# Maximum tire width F75X



## MBriggs (Feb 27, 2014)

Can anyone tell me what the maximum recommended tire width is for an F75X? It appears that the chainstays are the limiting factor.Thanks!


----------



## Superdave3T (May 11, 2009)

MBriggs said:


> Can anyone tell me what the maximum recommended tire width is for an F75X? It appears that the chainstays are the limiting factor.Thanks!


It depends on the tire and the rim. I've got some Felt THC 35mm tires set up tubeless on Sun Black Flag MTB rims. I'd bet a wider tire could be used if I had a narrower road-type rim. You've got 41.3mm of space to play with between the stays.
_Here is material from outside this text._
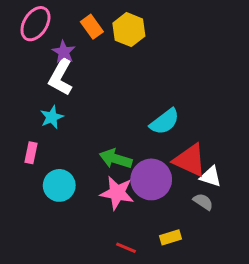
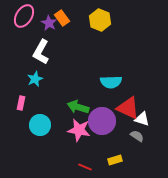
yellow hexagon: (129, 30) -> (100, 20), moved
purple star: (64, 52) -> (49, 23), moved
cyan semicircle: (165, 122) -> (111, 82), turned 35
The maximum recommended tire width is 34mm because that's what the laws/rules of importation require in some countries.
The maximum width used in production is 33mm because that's what the UCI allows in 'cross races although I suspect the F75x seldom sees action at these events however the same frame is used on our aftermarket FX-A series which has been used in a number of UCI-rule mandated races.

A colleague of mine is running a 29" x 1.75" Vee Rubber tire up front and a 700c x 40mm Clement tire in the rear but the clearance is very tight and not "mud-friendly".

-SD

-SD


----------



## MBriggs (Feb 27, 2014)

Thanks Superdave. I've got the stock rims, so may try a 37 or 38 to give myself a little room.


----------



## BBoneCloneMN (Oct 21, 2012)

Totally random attempt to jump on this thread, but what about a 2006 F90?


----------



## Superdave3T (May 11, 2009)

BBoneCloneMN said:


> Totally random attempt to jump on this thread, but what about a 2006 F90?


Again, it will depend on the rim width, but 25mm tires should fit. 27mm and 28mm may be possible depending on the brand of rim and tire but the brake calipers of that era seldom had enough clearance at the top of the arch.
I would bring your bike to a bike shop and try some tires to confirm.

-SD


----------



## BBoneCloneMN (Oct 21, 2012)

Many thanks, Super Dave! The whole bike is stock, so I'll see what I can figure out from this starting point.


----------